A word-for-word copy of the data is what's wanted, with no pictures.

** Available data **
*** Block opens ***
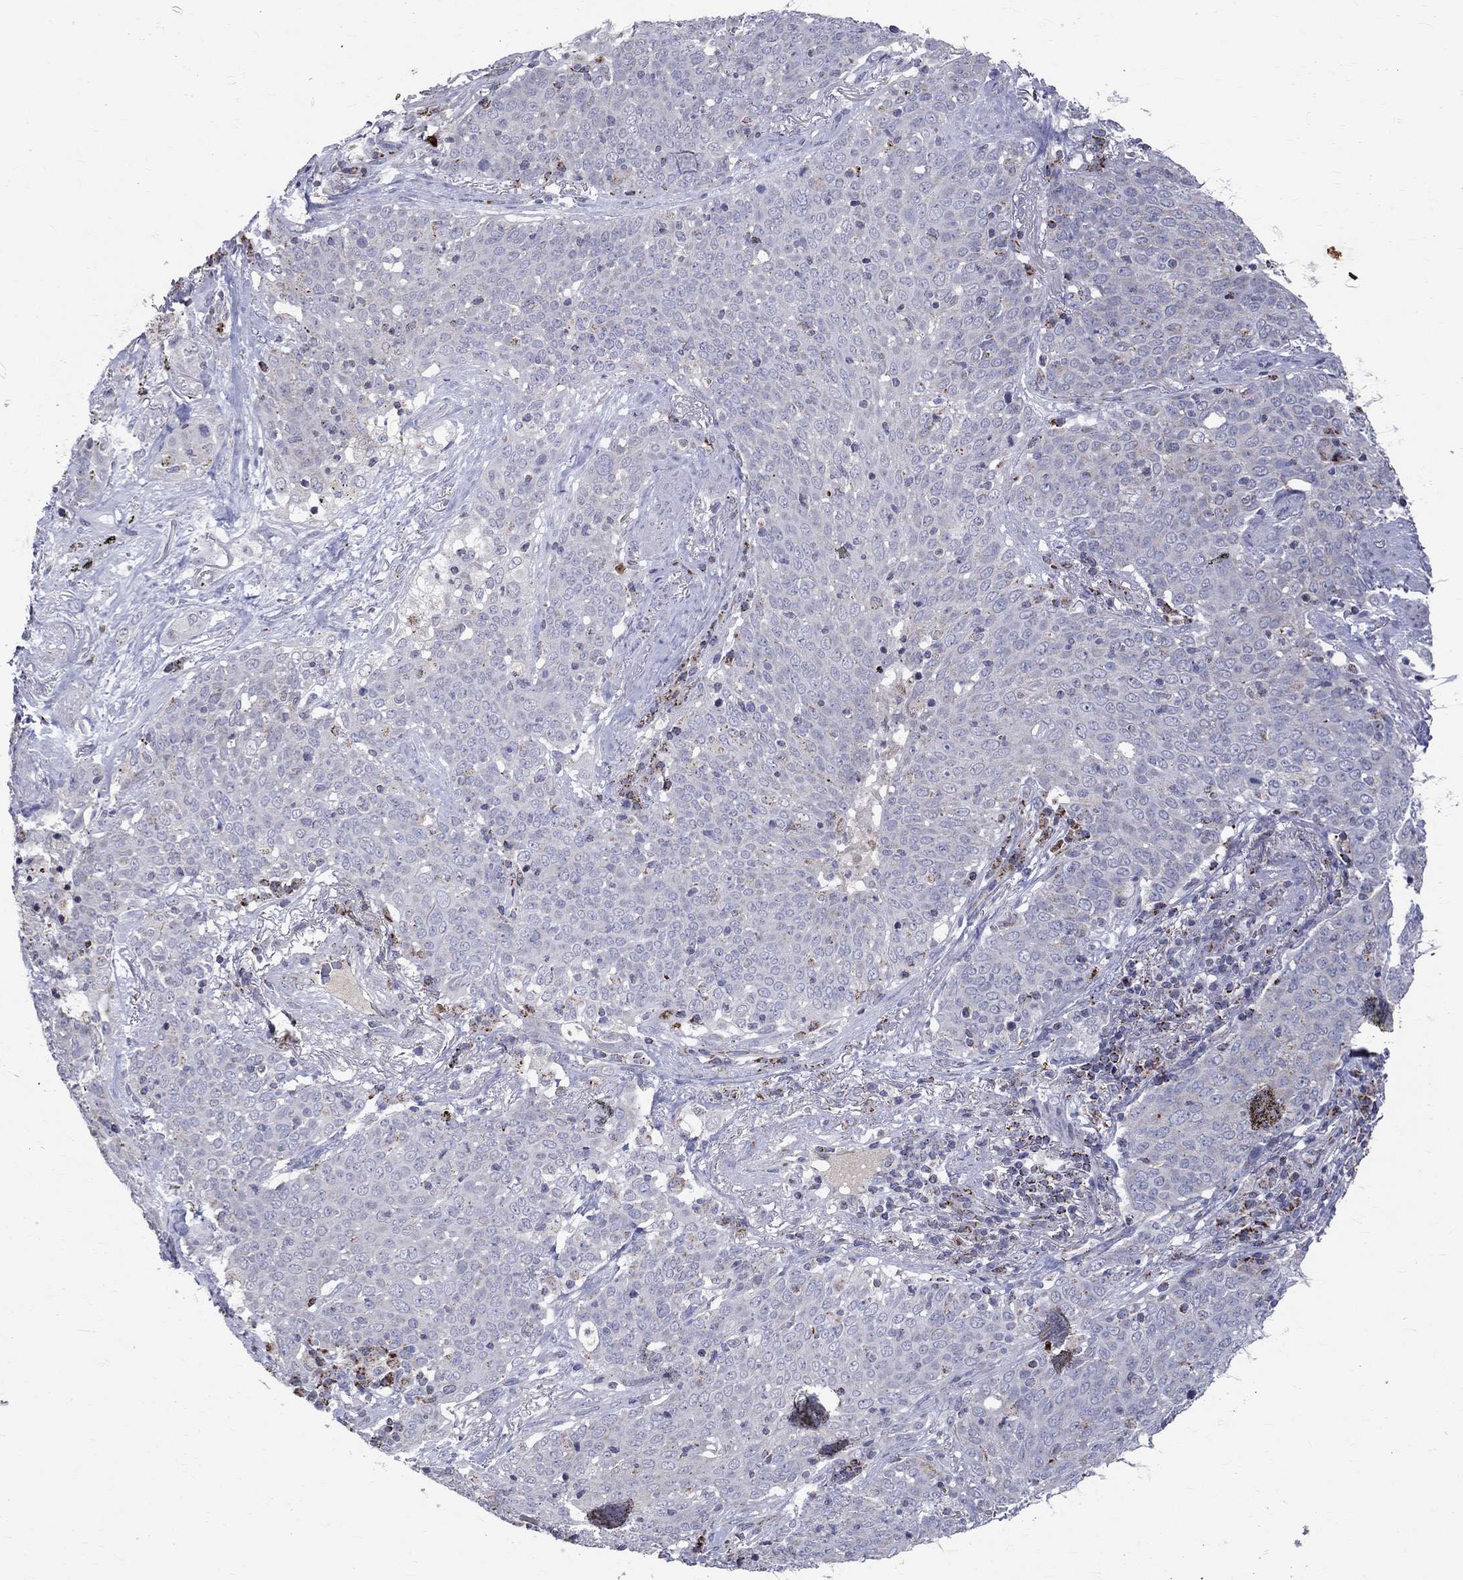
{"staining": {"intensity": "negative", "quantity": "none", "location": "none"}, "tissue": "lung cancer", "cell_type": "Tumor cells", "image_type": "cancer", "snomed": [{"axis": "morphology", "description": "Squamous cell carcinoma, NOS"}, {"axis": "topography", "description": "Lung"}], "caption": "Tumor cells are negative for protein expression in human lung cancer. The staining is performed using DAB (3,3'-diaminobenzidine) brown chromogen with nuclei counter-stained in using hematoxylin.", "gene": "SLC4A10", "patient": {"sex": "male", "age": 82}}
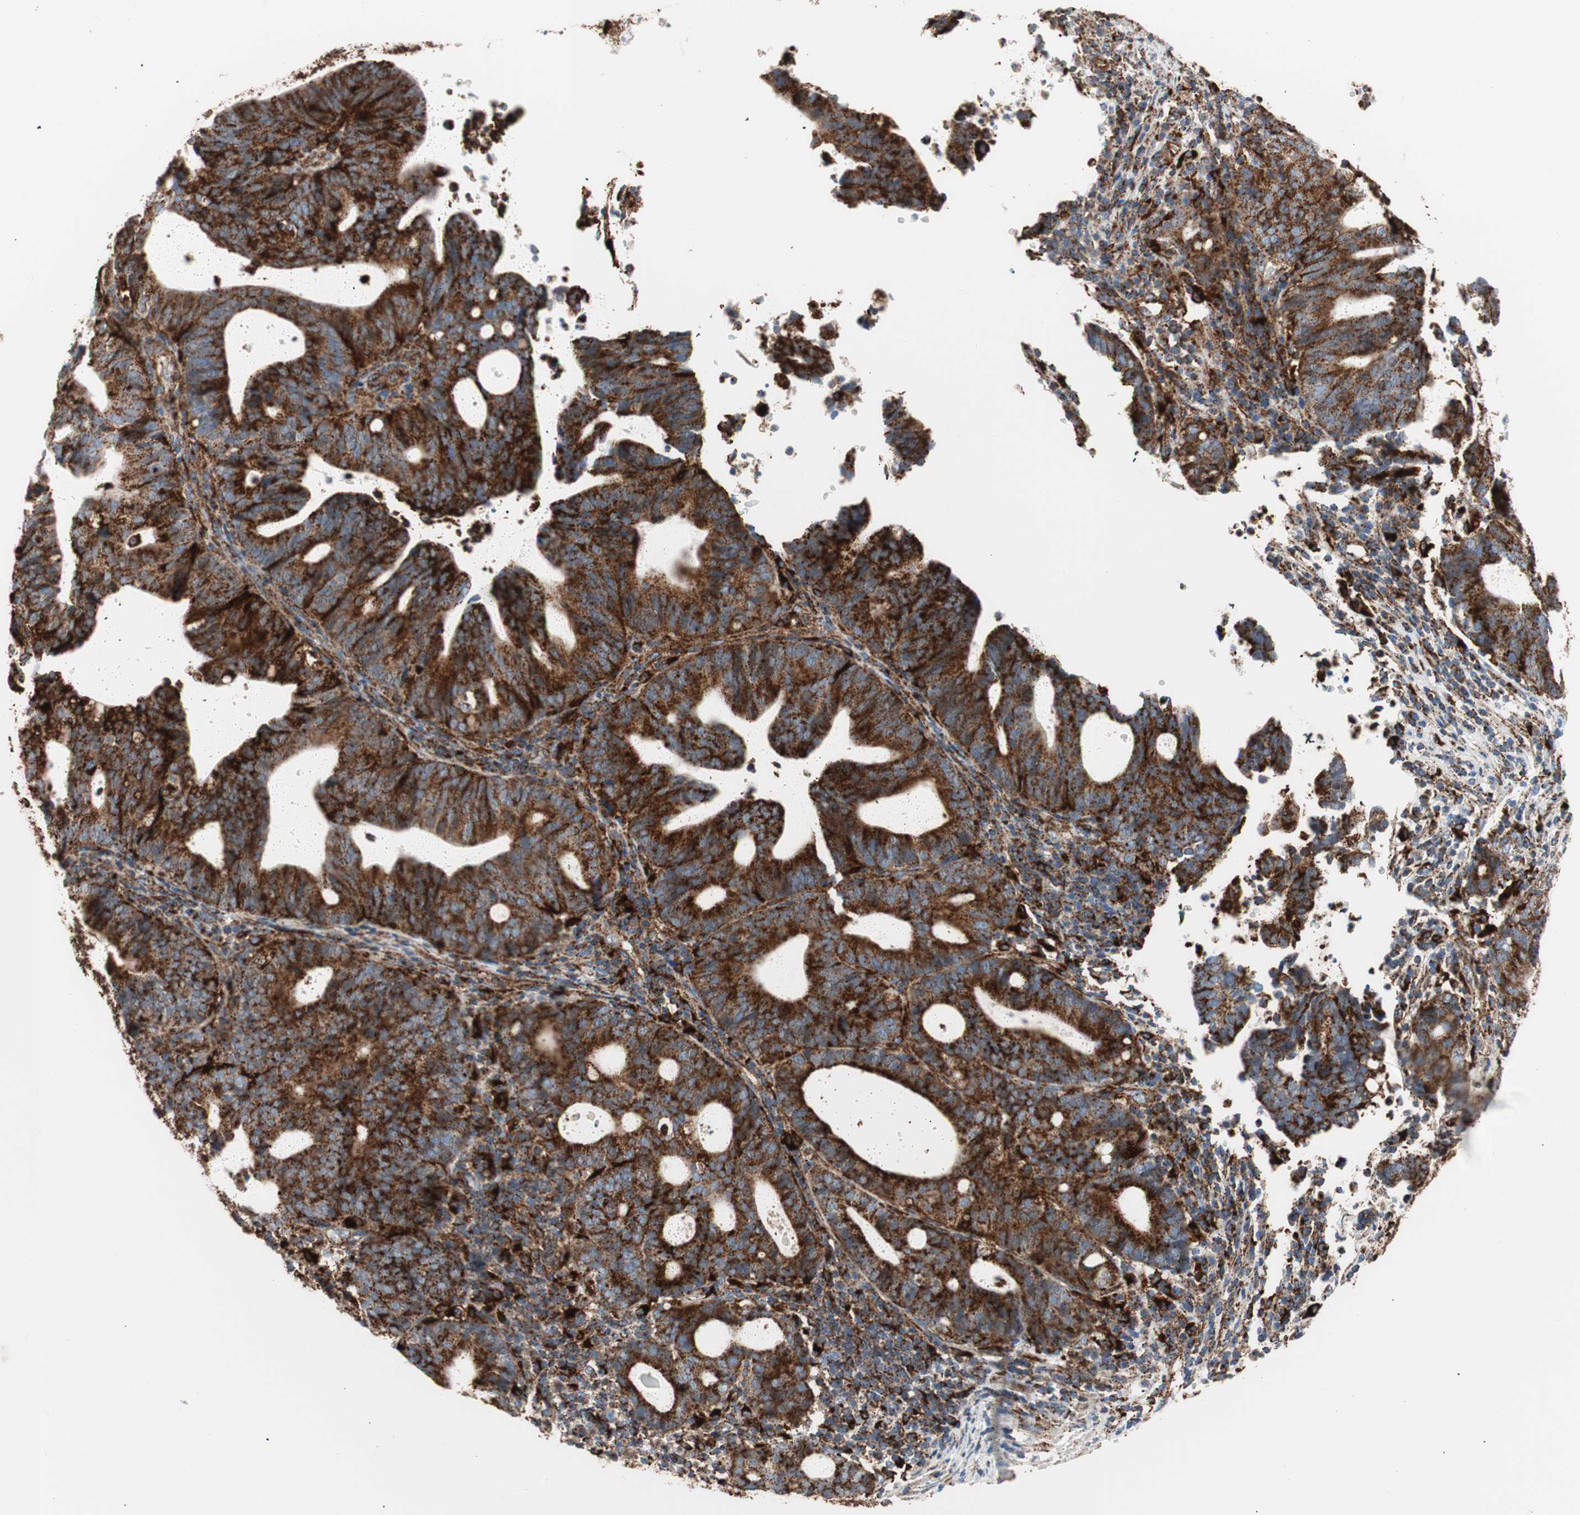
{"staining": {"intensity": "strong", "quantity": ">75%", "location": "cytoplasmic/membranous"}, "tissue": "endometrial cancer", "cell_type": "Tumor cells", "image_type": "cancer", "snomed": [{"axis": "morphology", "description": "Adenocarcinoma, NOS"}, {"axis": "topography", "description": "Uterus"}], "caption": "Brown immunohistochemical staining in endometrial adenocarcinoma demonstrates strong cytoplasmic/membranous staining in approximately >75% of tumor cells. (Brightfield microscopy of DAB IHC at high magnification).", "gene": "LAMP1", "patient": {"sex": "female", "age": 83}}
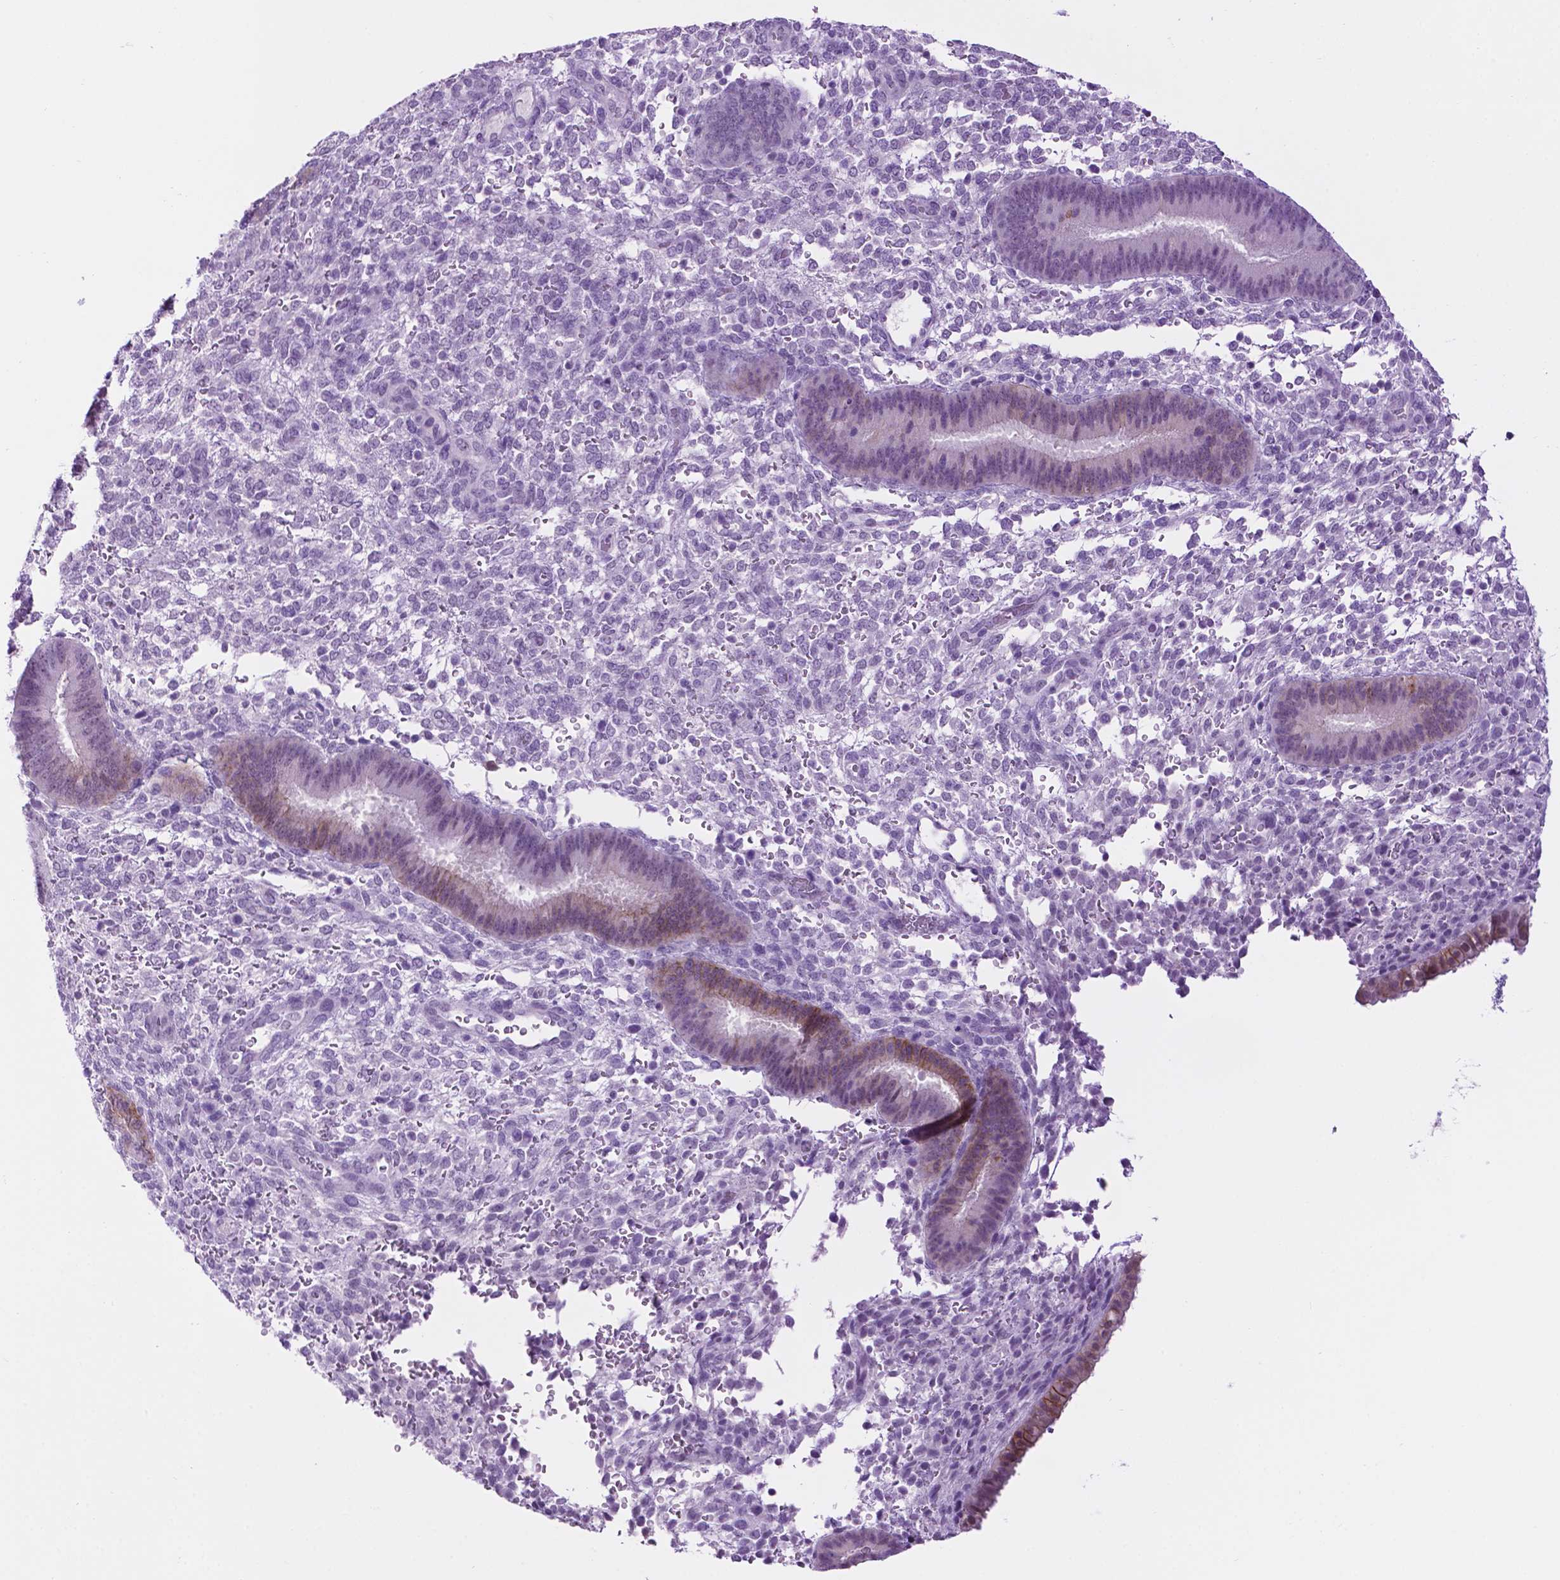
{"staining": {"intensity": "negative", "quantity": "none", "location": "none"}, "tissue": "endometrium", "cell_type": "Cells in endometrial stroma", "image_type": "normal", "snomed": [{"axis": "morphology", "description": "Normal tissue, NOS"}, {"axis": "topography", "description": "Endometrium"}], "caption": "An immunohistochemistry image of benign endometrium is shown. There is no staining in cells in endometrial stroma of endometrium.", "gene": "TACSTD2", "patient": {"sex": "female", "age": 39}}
*** Block closes ***
** Response area **
{"staining": {"intensity": "negative", "quantity": "none", "location": "none"}, "tissue": "lung cancer", "cell_type": "Tumor cells", "image_type": "cancer", "snomed": [{"axis": "morphology", "description": "Squamous cell carcinoma, NOS"}, {"axis": "topography", "description": "Lung"}], "caption": "Tumor cells are negative for protein expression in human lung cancer. The staining is performed using DAB (3,3'-diaminobenzidine) brown chromogen with nuclei counter-stained in using hematoxylin.", "gene": "SLC4A10", "patient": {"sex": "male", "age": 82}}
{"staining": {"intensity": "strong", "quantity": ">75%", "location": "cytoplasmic/membranous"}, "tissue": "endometrial cancer", "cell_type": "Tumor cells", "image_type": "cancer", "snomed": [{"axis": "morphology", "description": "Adenocarcinoma, NOS"}, {"axis": "topography", "description": "Uterus"}], "caption": "Brown immunohistochemical staining in endometrial adenocarcinoma demonstrates strong cytoplasmic/membranous staining in approximately >75% of tumor cells. (Brightfield microscopy of DAB IHC at high magnification).", "gene": "LAMP1", "patient": {"sex": "female", "age": 83}}
{"staining": {"intensity": "negative", "quantity": "none", "location": "none"}, "tissue": "endometrium", "cell_type": "Cells in endometrial stroma", "image_type": "normal", "snomed": [{"axis": "morphology", "description": "Normal tissue, NOS"}, {"axis": "topography", "description": "Endometrium"}], "caption": "An immunohistochemistry image of benign endometrium is shown. There is no staining in cells in endometrial stroma of endometrium.", "gene": "TACSTD2", "patient": {"sex": "female", "age": 39}}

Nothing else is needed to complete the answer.